[Begin Records]

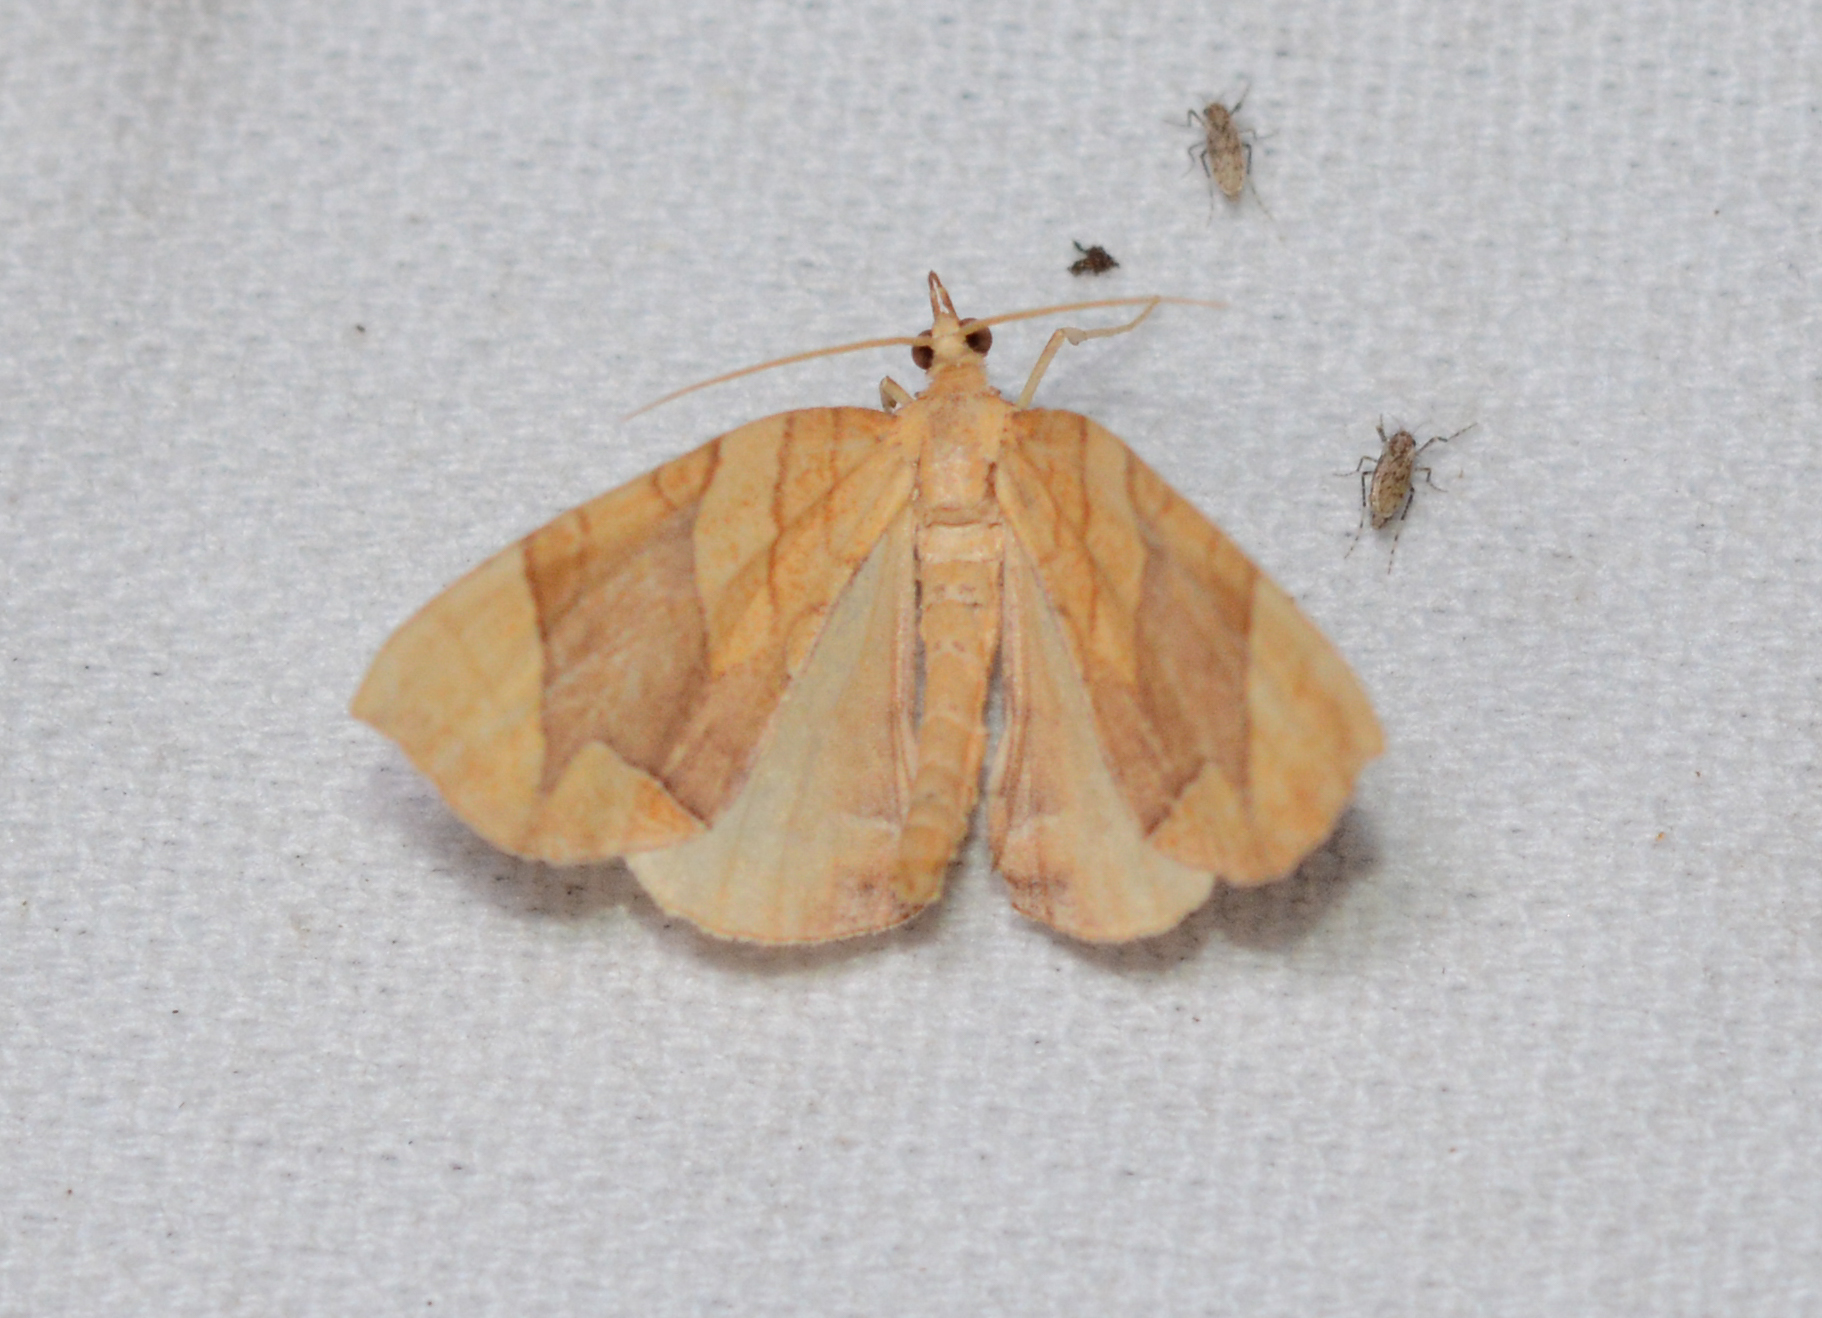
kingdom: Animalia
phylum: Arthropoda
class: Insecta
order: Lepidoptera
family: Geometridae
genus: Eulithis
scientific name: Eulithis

[End Records]

The request –
Rewrite the lines of each row above with every "scientific name" replaced by "binomial name" and everything else unchanged. Leave out the pictures.

Correct output –
kingdom: Animalia
phylum: Arthropoda
class: Insecta
order: Lepidoptera
family: Geometridae
genus: Eulithis
binomial name: Eulithis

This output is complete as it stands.